I always look forward to the cool tang of the tzatziki which ties all the toppings together. My best kitchen moment was watching my family devour these pizzas during a summer patio dinner when no one could resist a second slice.
Storage Tips
Place any leftover pizza slices in an airtight container lined with paper towel to absorb moisture. They keep well for up to two days in the refrigerator and reheat best in a toaster oven for crispness. Avoid microwaving if possible as it softens the naan.
Ingredient Substitutions
Try grilled tofu or roasted chickpeas instead of chicken for a plant based version. Use dairy free Greek style yogurt and vegan feta to keep the pizza suitable for those avoiding dairy. Any sturdy store-bought flatbread can work if naan is unavailable.
Serving Suggestions
I love pairing this pizza with a crisp Greek salad or a bowl of lemony lentil soup for a heartier meal. Sliced into small wedges it makes a vibrant appetizer for parties. Drizzle extra olive oil and a handful of kalamata olives on top for extra Mediterranean flavor.

Cultural Context
This pizza is inspired by the traditional flavors of Greek mezze platters merging flatbread with the classic combo of tzatziki chicken and garden vegetables. Mediterranean diets use fresh produce olive oil and bright herbs to build balanced and crave-worthy meals like this one at home.

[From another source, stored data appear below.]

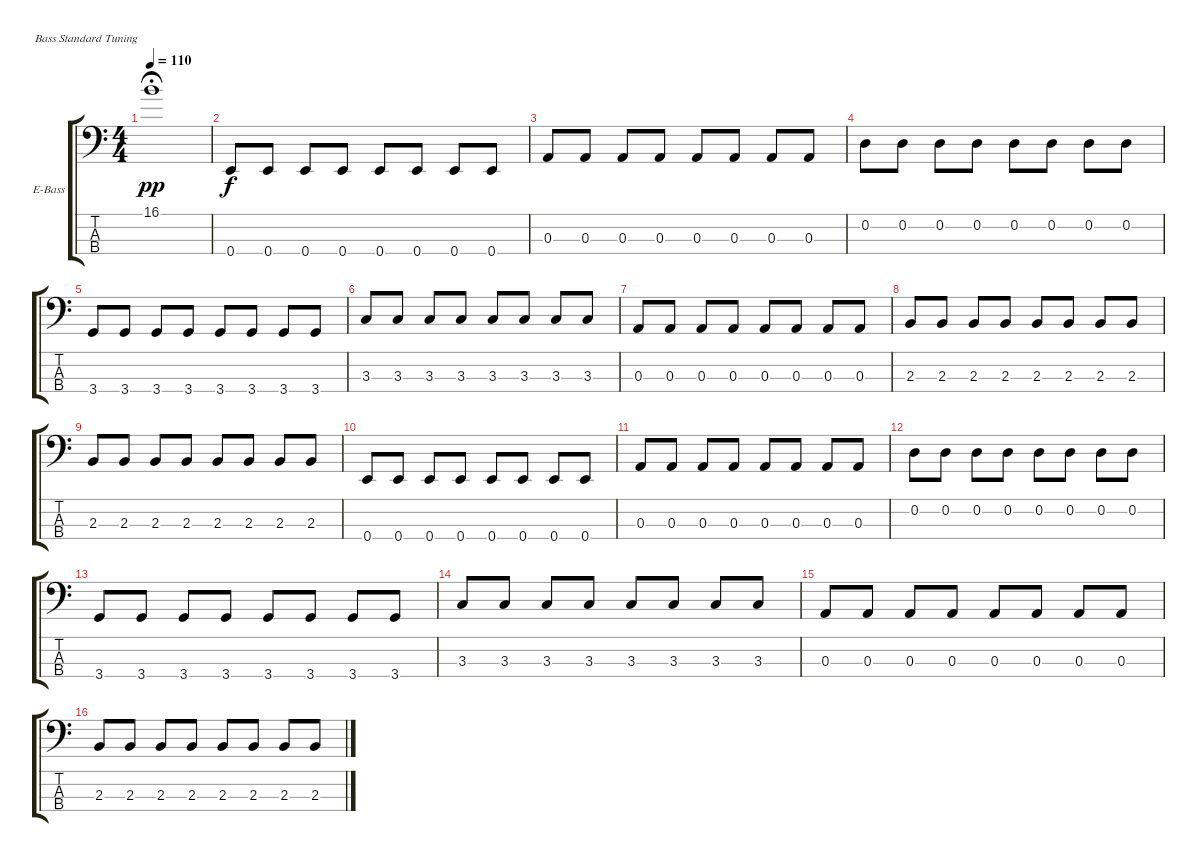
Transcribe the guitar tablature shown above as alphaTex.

\bracketExtendMode groupsimilarinstruments
\firstSystemTrackNameOrientation horizontal
\otherSystemsTrackNameOrientation horizontal
\track ("Electric Bass" "E-Bass") {instrument electricbassfinger}
\staff {score tabs}
\tuning (G2 D2 A1 E1)
\ts (4 4)
\tempo 110
\clef f4
\ks c
16.1.1{dy pp fermata (medium 0.5)} |
0.4.8{dy f} 0.4.8 0.4.8 0.4.8 0.4.8 0.4.8 0.4.8 0.4.8 |
0.3.8 0.3.8 0.3.8 0.3.8 0.3.8 0.3.8 0.3.8 0.3.8 |
0.2.8 0.2.8 0.2.8 0.2.8 0.2.8 0.2.8 0.2.8 0.2.8 |
3.4.8 3.4.8 3.4.8 3.4.8 3.4.8 3.4.8 3.4.8 3.4.8 |
3.3.8 3.3.8 3.3.8 3.3.8 3.3.8 3.3.8 3.3.8 3.3.8 |
0.3.8 0.3.8 0.3.8 0.3.8 0.3.8 0.3.8 0.3.8 0.3.8 |
2.3.8 2.3.8 2.3.8 2.3.8 2.3.8 2.3.8 2.3.8 2.3.8 |
2.3.8 2.3.8 2.3.8 2.3.8 2.3.8 2.3.8 2.3.8 2.3.8 |
0.4.8 0.4.8 0.4.8 0.4.8 0.4.8 0.4.8 0.4.8 0.4.8 |
0.3.8 0.3.8 0.3.8 0.3.8 0.3.8 0.3.8 0.3.8 0.3.8 |
0.2.8 0.2.8 0.2.8 0.2.8 0.2.8 0.2.8 0.2.8 0.2.8 |
3.4.8 3.4.8 3.4.8 3.4.8 3.4.8 3.4.8 3.4.8 3.4.8 |
3.3.8 3.3.8 3.3.8 3.3.8 3.3.8 3.3.8 3.3.8 3.3.8 |
0.3.8 0.3.8 0.3.8 0.3.8 0.3.8 0.3.8 0.3.8 0.3.8 |
2.3.8 2.3.8 2.3.8 2.3.8 2.3.8 2.3.8 2.3.8 2.3.8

Frequently Asked Questions About the Recipe
- → Can I use store-bought tzatziki?
Yes, store-bought tzatziki works well for convenience, but homemade brings extra freshness if you have time.
- → What protein alternatives work for chicken?
Try grilled tofu or chickpeas for a tasty vegetarian version, keeping the same toppings and seasonings.
- → How do I get crispier naan?
Bake the naan directly on the oven rack rather than a baking sheet for added crispiness on the base.
- → Can I make this dairy-free?
Substitute plant-based feta and dairy-free tzatziki to enjoy all the flavors while keeping the meal dairy-free.
- → Which veggies pair best with this dish?
Fresh cherry tomatoes, cucumber, and red onion provide a refreshing, crunchy balance to the creamy and savory toppings.
- → How do I store leftovers?
Store cooled slices in an airtight container in the fridge for up to two days, then reheat in a toaster oven.